Intermittent treatment, a single session lasting 4-6 hours, usually performed about 3 times a week

Blood Flow Rate

Low blood flow, usually between 100-200 ml/min

Higher blood flow, usually between 300-500 ml/min

Contraindications to CRRT devices

Absolute contraindications

Uncontrollable Hemorrhage: Because CRRT requires continuous anticoagulation, use of CRRT may further exacerbate the risk of bleeding if the patient has active bleeding that cannot be controlled by pharmacologic or surgical intervention.

Severe Coagulation Disorders: e.g., severe deficiencies of coagulation factors or severe thrombocytopenia, the use of CRRT may lead to bleeding complications.

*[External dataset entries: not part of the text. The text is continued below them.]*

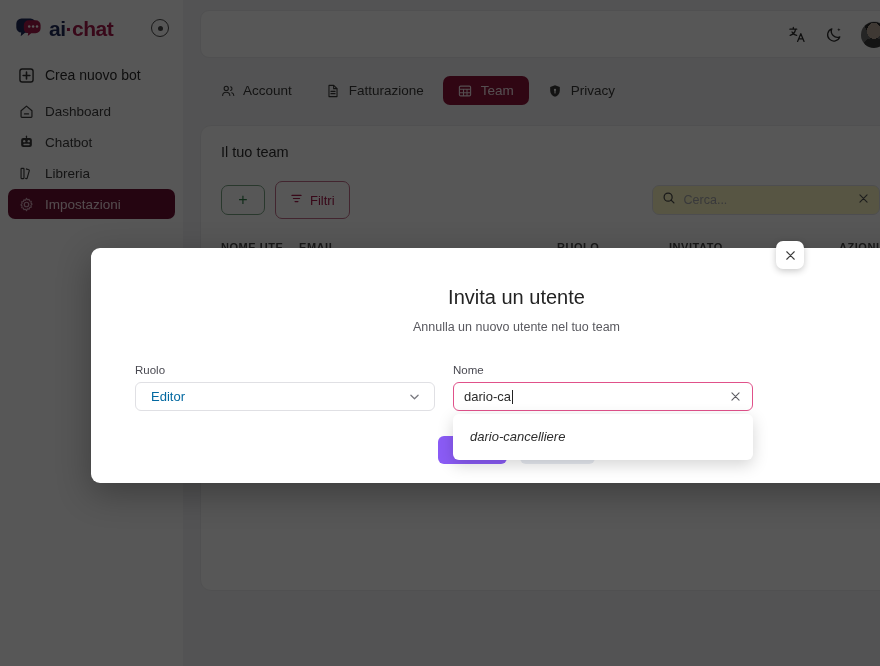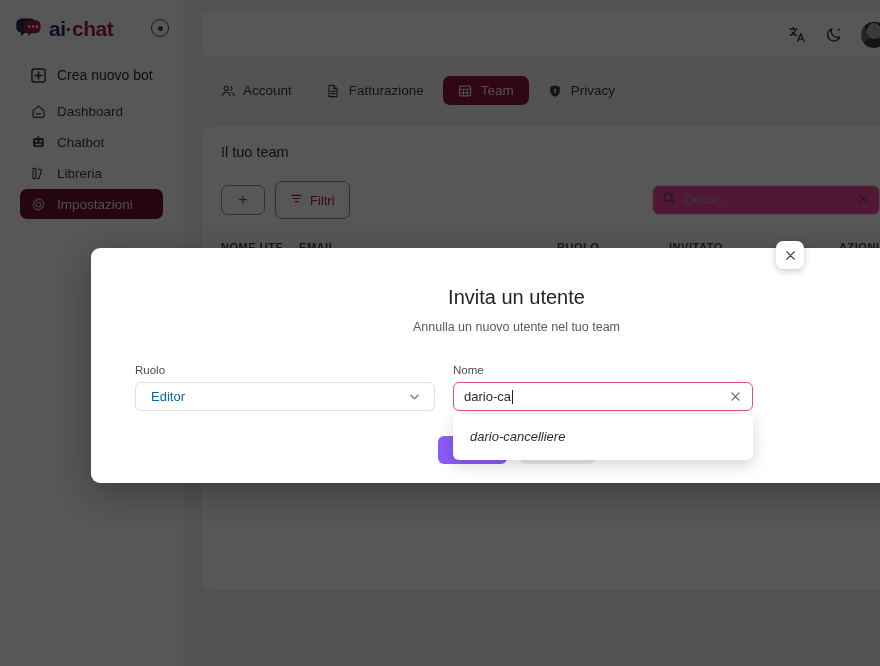--- a/index.html
+++ b/index.html
@@ -53,7 +53,7 @@
   }
   .collapse-btn i { width: 5px; height: 5px; border-radius: 50%; background: #4a4a4a; display: block; }
 
-  .nav { margin-top: 12px; padding: 0 20px; }
+  .nav { margin-top: 12px; padding: 0 8px; }
   .nav-item {
     display: flex; align-items: center; gap: 11px;
     height: 30px; padding: 0 10px;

Relative Contraindications

Extreme Hemodynamic instability: although CRRT has a small hemodynamic impact, patients who are in a state of extreme hypotension and cannot be stabilized by antihypertensive medications may not be able to tolerate the altered circulation.

No Viable Vascular Access: CRRT requires stable vascular access to maintain circulation, and if a patient is unable to establish effective vascular access due to anatomical or pathologic reasons, treatment cannot proceed.

Special Circumstances

End-Stage Malignancies: the applicability of CRRT should be carefully weighed in patients with a short life expectancy and no apparent therapeutic benefit.

Severe Heart Failure: some patients may have difficulty tolerating minor hemodynamic fluctuations during CRRT therapy due to extreme cardiac failure.

No Clear Therapeutic Goal: If the therapeutic goal of CRRT cannot be clarified, e.g., to improve prognosis or to maintain life, prudent consideration should be given to whether to intervene.